----- Data to examine

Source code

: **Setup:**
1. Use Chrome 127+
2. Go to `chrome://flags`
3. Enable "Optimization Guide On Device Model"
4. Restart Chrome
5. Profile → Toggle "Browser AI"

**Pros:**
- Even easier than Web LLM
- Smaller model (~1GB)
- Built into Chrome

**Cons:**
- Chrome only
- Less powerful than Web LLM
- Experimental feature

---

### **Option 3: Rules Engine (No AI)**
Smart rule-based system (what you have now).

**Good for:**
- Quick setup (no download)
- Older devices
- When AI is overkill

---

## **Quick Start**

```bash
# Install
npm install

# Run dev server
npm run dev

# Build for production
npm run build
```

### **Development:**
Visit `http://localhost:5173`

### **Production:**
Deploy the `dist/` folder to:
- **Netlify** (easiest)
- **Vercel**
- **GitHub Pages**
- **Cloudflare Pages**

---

----------

> [Brief]: The expected output is one number: how many lines of the data above hold the string "than".

> [Written solution]: 2